We are in the process of moving our k8s environment from CentOS 7 to RHEL 8.8 hosts — which means the version of pretty much everything involved is being updated. All of the pods that use images from an internal registry fail to load. At first, we were thinking DNS resolution … but the test pods we spun up all resolved names appropriately.
2023-09-13 13:48:34 [root@k8s ~/]# kubectl describe pod data-sync-app-deployment-78d58f7cd4-4mlsb -n streams Events: Type Reason Age From Message ---- ------ ---- ---- ------- Normal Scheduled 15m default-scheduler Successfully assigned kstreams/data-sync-app-deployment-78d58f7cd4-4mlsb to ltrkarkvm1593-uos Normal Pulled 15m kubelet Container image "docker.elastic.co/beats/filebeat:7.9.1" already present on machine Normal Created 15m kubelet Created container filebeat Normal Started 15m kubelet Started container filebeat Normal BackOff 15m (x3 over 15m) kubelet Back-off pulling image "imageregistry.example.net:5000/myapp/app_uat" Warning Failed 15m (x3 over 15m) kubelet Error: ImagePullBackOff Normal Pulling 14m (x3 over 15m) kubelet Pulling image "imageregistry.example.net:5000/myapp/app_uat" Warning Failed 14m (x3 over 15m) kubelet Failed to pull image "imageregistry.example.net:5000/myapp/app_uat": rpc error: code = Unknown desc = failed to pull and unpack image "imageregistry.example.net:5000/myapp/app_uat:latest": failed to resolve reference "imageregistry.example.net:5000/npm/app_uat:latest": get registry endpoints: parse endpoint url: parse " http://imageregistry.example.net:5000": first path segment in URL cannot contain colon Warning Failed 14m (x3 over 15m) kubelet Error: ErrImagePull Warning DNSConfigForming 31s (x73 over 15m) kubelet Search Line limits were exceeded, some search paths have been omitted, the applied search line is: kstreams.s vc.cluster.local svc.cluster.local cluster.local mgmt.windstream.net dsys.windstream.net dnoc.windstream.net
I have found “first path segment in URL cannot contain colon” in reference to Go — and some previous versions at that.
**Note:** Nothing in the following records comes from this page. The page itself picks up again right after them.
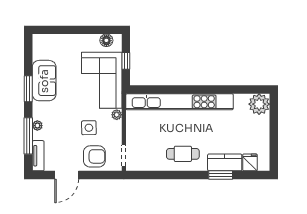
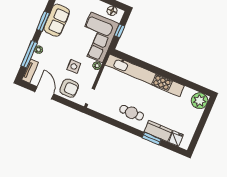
door: (67, 175) -> (44, 93), swing flipped

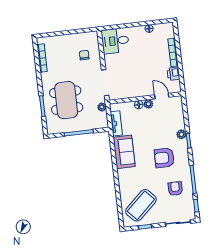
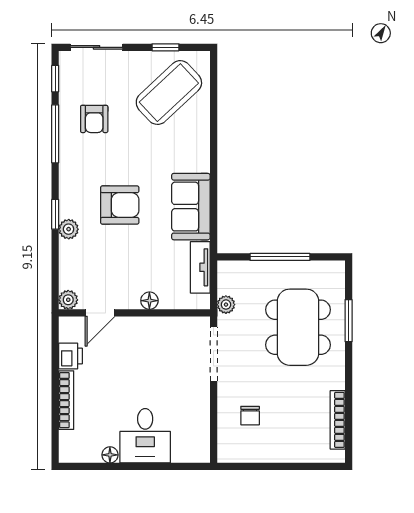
desk: (115, 41) -> (145, 436), moved, turned 90
door: (162, 96) -> (100, 313), hinge flipped
plant: (148, 104) -> (68, 300), moved
armchair: (164, 158) -> (120, 205), moved

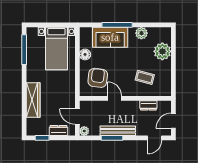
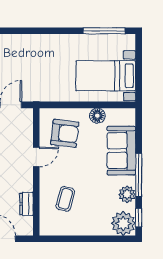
window: (117, 25) -> (139, 175), moved
window: (158, 25) -> (139, 218), added
plant: (162, 51) -> (123, 223), moved
wardrobe: (33, 100) -> (34, 43), removed

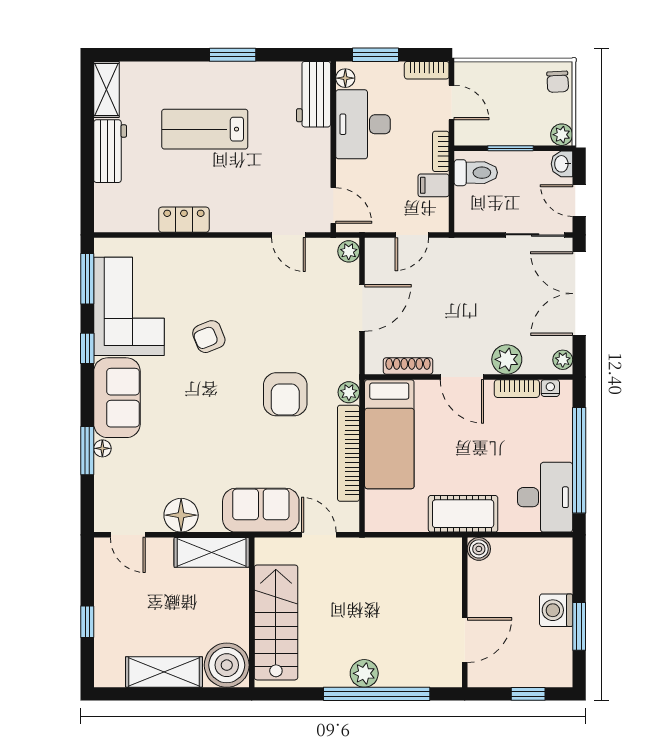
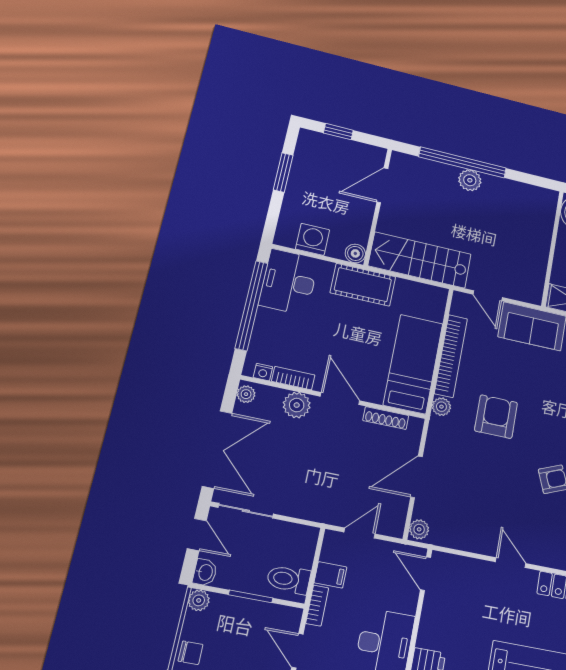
chair: (558, 82) -> (190, 653), turned 93
door: (288, 235) -> (511, 563), moved
washing machine: (556, 610) -> (313, 239), moved, turned -90
stairs: (276, 622) -> (420, 260), moved, turned 90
There were all sorts of suggestions for working around the issue — escaping the colon, starting with “//”, adding single or double quotes around the string, downgrading to a version of Go not impacted by the problem. Nothing worked.
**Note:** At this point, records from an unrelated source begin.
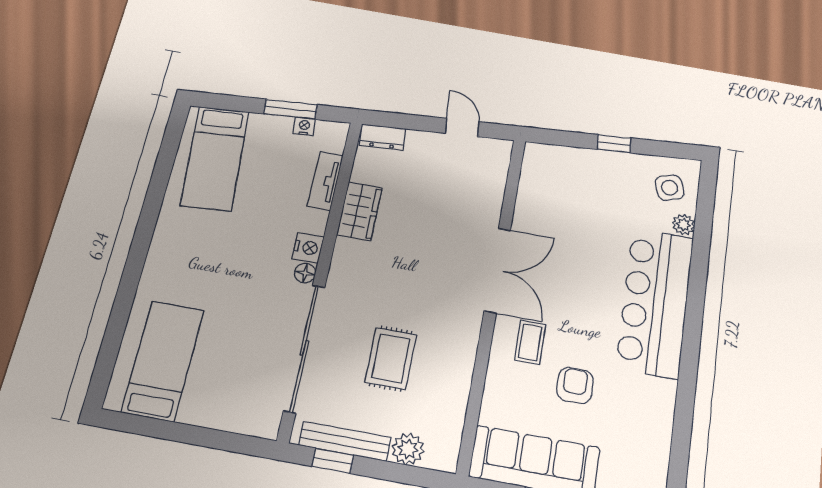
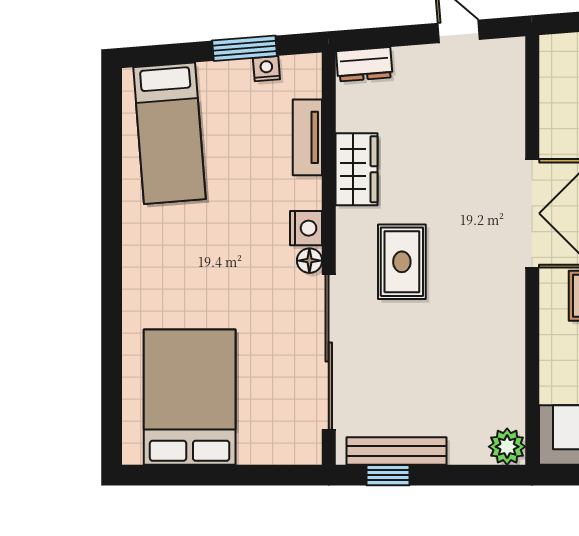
rug: (391, 358) -> (402, 262), moved
bed: (163, 361) -> (190, 397), width x1.50
plant: (408, 449) -> (507, 447), moved

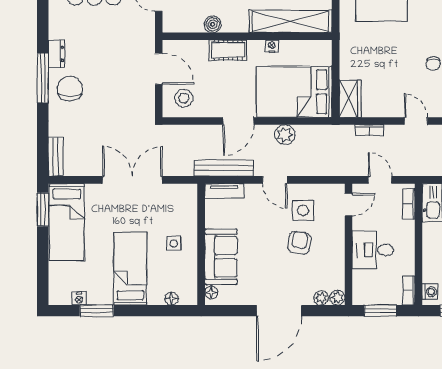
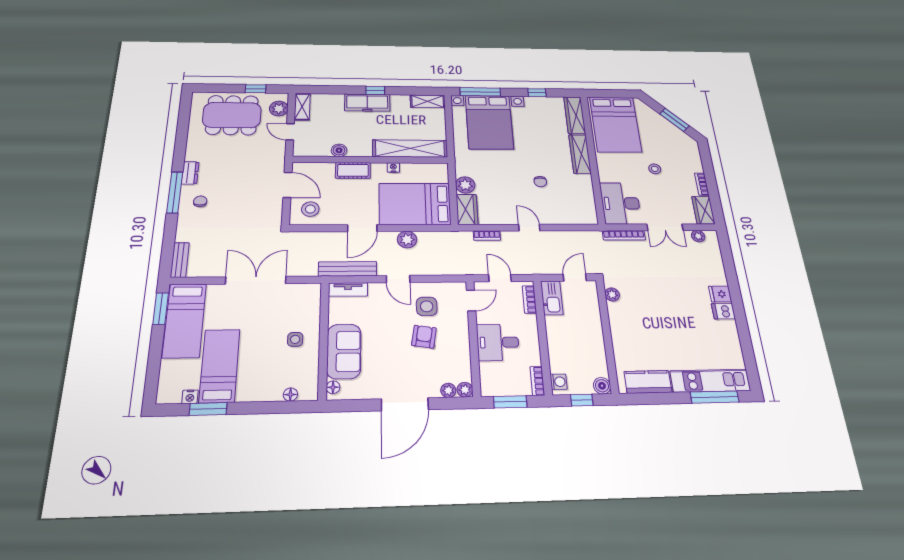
plant: (350, 68) -> (465, 185), added
chair: (70, 89) -> (200, 201), width x0.54, depth x0.54
bed: (130, 269) -> (220, 366), moved

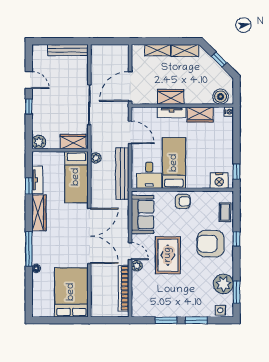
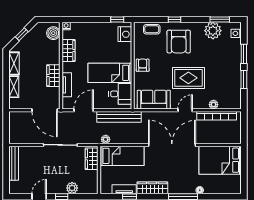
tv unit: (172, 112) -> (67, 85), moved
plant: (39, 142) -> (72, 188), moved
plant: (137, 266) -> (214, 105), moved

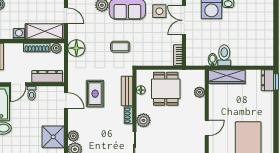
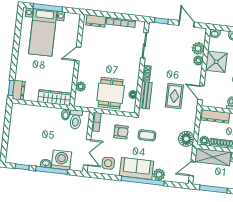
door: (66, 16) -> (192, 169), hinge flipped
armchair: (149, 47) -> (121, 132), added
toilet: (224, 55) -> (76, 119), moved
plant: (143, 120) -> (134, 67), removed

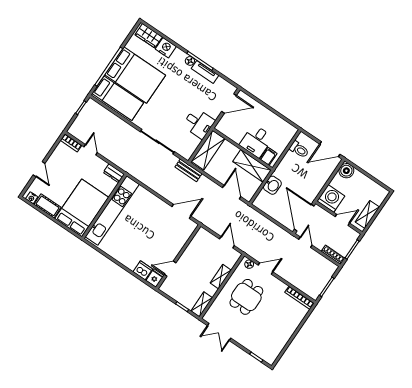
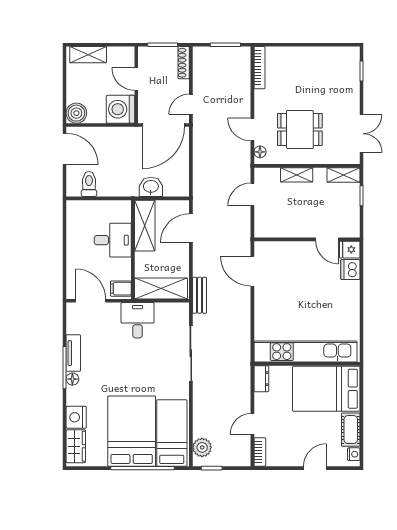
plant: (97, 110) -> (202, 447), added
filing cabinet: (268, 156) -> (121, 289), moved
shelving: (367, 215) -> (88, 55), moved

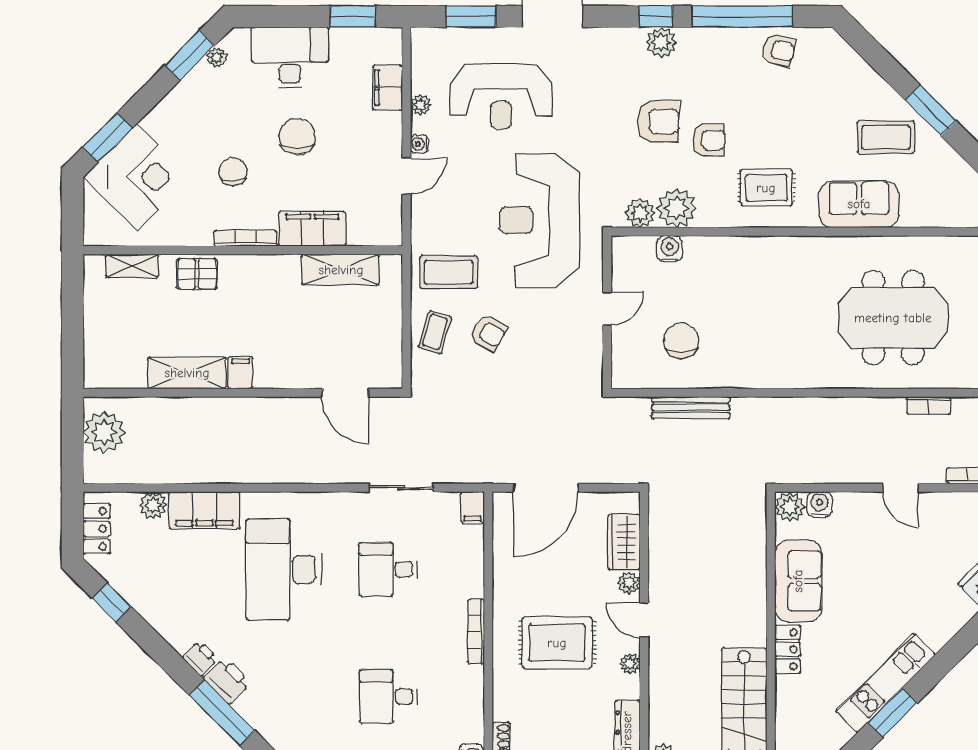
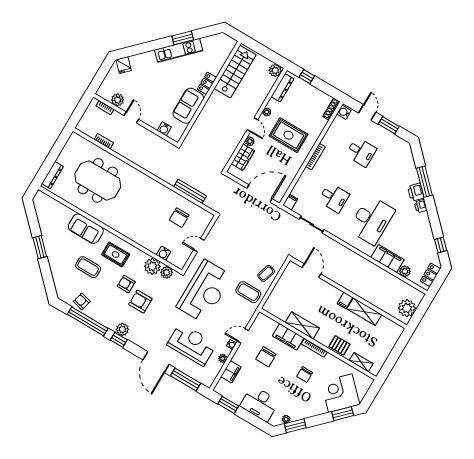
window: (471, 17) -> (185, 379), width x1.44
chair: (297, 137) -> (266, 357), moved
coffee table: (886, 137) -> (88, 267), moved
shelving: (341, 270) -> (302, 325), moved
armchair: (488, 332) -> (247, 262), removed
plant: (790, 507) -> (118, 100), moved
A few hours with no progress, I thought some time investigating “how can I work around this?” was in order. Kubernetes is using containerd … so it should be feasible to pre-stage the image in containerd and then set our imagePullPolicy values to IfNotPresent or Never
To pre-seed the images in containerd so that they are available for kubernetes run:
ctr -n=k8s.io image pull -u $REGISTRYUSER:$REGISTRYPASSWORD --plain-http imageregistry.example.net:5000/myapp/app_uat:latest
This must be run on every k8s worker in the environment — if a pod tries to spin up on server2 but you’ve only seeded the image file on server1 … the pod will fail to load. We need to update this staged image every time we make changes to the application. Better than not using the new servers, so that’ll just be the process for a while.
Ultimately, the problem ended up being that a few of the workers had a leading space in the TOML file for the repo — how that got there, I have no idea. But once there was no longer extraneous white-space, we could deploy the pods without issue. Now that it’s working “as designed”, we deleted the pre-seeded image using:
ctr -n=k8s.io images rm ImageNameHere